REQUIRED WORK
Each line of the data that includes the string "chemin" is to be copied out.

RECORDS SUPPLIED
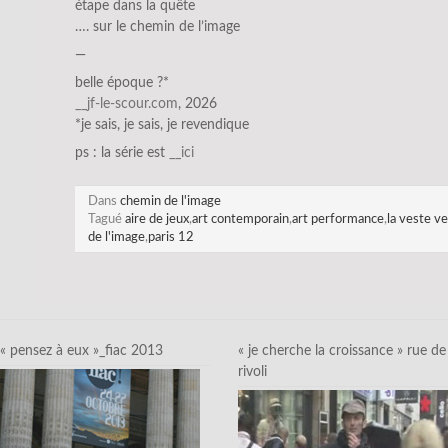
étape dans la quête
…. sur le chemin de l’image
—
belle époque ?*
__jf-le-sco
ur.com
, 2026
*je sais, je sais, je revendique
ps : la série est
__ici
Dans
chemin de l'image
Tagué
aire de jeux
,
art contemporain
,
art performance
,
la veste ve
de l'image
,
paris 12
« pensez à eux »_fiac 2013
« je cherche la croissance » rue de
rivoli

---

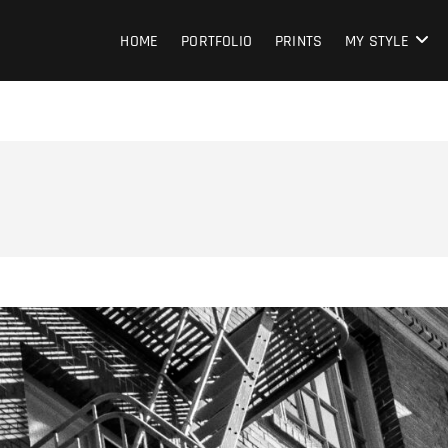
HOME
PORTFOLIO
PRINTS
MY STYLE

EXERCISE SOLUTION
…. sur le chemin de l’image
chemin de l'image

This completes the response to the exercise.